CSVs should conform to certain rules in order to be properly ingested both in terms of format as well as in terms of file naming conventions:

  1. CSVs must include a header line, e.g.:

    $ cat EXP_TRUSTED_CONNECTIONS_20160429100000.csv
    "DB_User_Name","Server_IP","Client_IP","Client_Host_Name","OS_User","Type"
    
  2. CSVs must be comma separated. Strings must be encompassed in double quotes. Typing can be controlled through configuration in the sonargd.conf file but otherwise will create strings for all data.

  3. CSV file names must start with EXP_ as shown above.
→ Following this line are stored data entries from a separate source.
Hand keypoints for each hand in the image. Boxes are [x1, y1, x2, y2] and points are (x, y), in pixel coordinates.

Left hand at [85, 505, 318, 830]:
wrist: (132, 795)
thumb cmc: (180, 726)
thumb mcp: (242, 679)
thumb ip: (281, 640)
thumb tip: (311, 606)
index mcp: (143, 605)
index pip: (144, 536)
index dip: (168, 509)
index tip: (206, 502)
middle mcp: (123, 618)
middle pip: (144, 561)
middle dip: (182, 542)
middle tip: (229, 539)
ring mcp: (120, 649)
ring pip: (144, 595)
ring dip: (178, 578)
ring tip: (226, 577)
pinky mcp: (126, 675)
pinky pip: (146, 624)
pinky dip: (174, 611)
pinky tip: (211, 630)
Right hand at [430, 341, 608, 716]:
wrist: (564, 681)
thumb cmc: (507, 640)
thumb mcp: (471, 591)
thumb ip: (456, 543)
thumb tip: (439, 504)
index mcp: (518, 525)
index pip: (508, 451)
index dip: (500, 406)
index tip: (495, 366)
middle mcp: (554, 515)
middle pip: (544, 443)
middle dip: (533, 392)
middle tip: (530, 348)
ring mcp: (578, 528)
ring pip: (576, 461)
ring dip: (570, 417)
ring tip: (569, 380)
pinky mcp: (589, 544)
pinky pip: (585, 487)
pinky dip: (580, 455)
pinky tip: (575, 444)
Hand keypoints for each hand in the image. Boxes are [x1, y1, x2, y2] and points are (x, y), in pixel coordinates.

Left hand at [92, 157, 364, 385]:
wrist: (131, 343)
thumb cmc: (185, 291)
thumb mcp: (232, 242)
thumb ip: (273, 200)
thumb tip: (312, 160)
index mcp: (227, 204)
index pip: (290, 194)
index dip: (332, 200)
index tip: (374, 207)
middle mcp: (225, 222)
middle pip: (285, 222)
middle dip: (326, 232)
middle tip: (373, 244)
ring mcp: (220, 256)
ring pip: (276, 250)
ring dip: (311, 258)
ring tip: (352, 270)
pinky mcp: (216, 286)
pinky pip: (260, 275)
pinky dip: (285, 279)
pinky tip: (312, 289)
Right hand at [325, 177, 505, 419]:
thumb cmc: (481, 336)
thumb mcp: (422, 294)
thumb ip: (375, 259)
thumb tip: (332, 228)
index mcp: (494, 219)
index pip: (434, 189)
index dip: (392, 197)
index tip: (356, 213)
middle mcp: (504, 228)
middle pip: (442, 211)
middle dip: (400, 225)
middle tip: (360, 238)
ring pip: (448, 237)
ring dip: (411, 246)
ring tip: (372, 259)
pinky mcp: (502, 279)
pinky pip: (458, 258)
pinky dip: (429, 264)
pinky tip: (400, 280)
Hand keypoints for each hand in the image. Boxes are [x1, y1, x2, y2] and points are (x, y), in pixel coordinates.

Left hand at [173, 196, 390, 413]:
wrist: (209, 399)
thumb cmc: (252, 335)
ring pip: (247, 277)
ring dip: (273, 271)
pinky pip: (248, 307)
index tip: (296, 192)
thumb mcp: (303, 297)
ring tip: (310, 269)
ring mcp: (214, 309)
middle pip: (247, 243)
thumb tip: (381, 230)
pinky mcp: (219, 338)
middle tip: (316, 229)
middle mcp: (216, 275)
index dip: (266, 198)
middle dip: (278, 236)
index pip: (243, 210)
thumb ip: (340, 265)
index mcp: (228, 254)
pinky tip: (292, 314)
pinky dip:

  4. One or more CSV of the same type and timeframe may be packaged together. CSVs much be packaged and compressed using tar czf (i.e. a compressed tar) and the file must have a .gz extension, for example:

    $ ls -lrt TRUST -rw-rw-r– 1 ubuntu ubuntu 1185 Apr 29 20:53 1762144738_host1_EXP_TRUSTED_CONNECTIONS_20160429100000.gz -rw-r–r– 1 ubuntu ubuntu 0 Apr 29 21:09 1762144738_host1_EXP_TRUSTED_CONNECTIONS_20160429100000_COMPLETE.gz

The first number represents a unique source machine identifier, the name after the _ is the hostname of the source machine, then the name of the data domain and then the timeframe. Note that the name of the file determines which collection the data will be inserted into. This can be changed and managed by editing sonargd.conf but as a default the filename determines where the data will go.

  1. A COMPLETE file must always accompany a data file by the same name. The content of the COMPLETE file is not used and can it be zero length. A data file will not be processed until the accompanied COMPLETE file arrives; this is how the ETL process knows the copy of the data file has completed.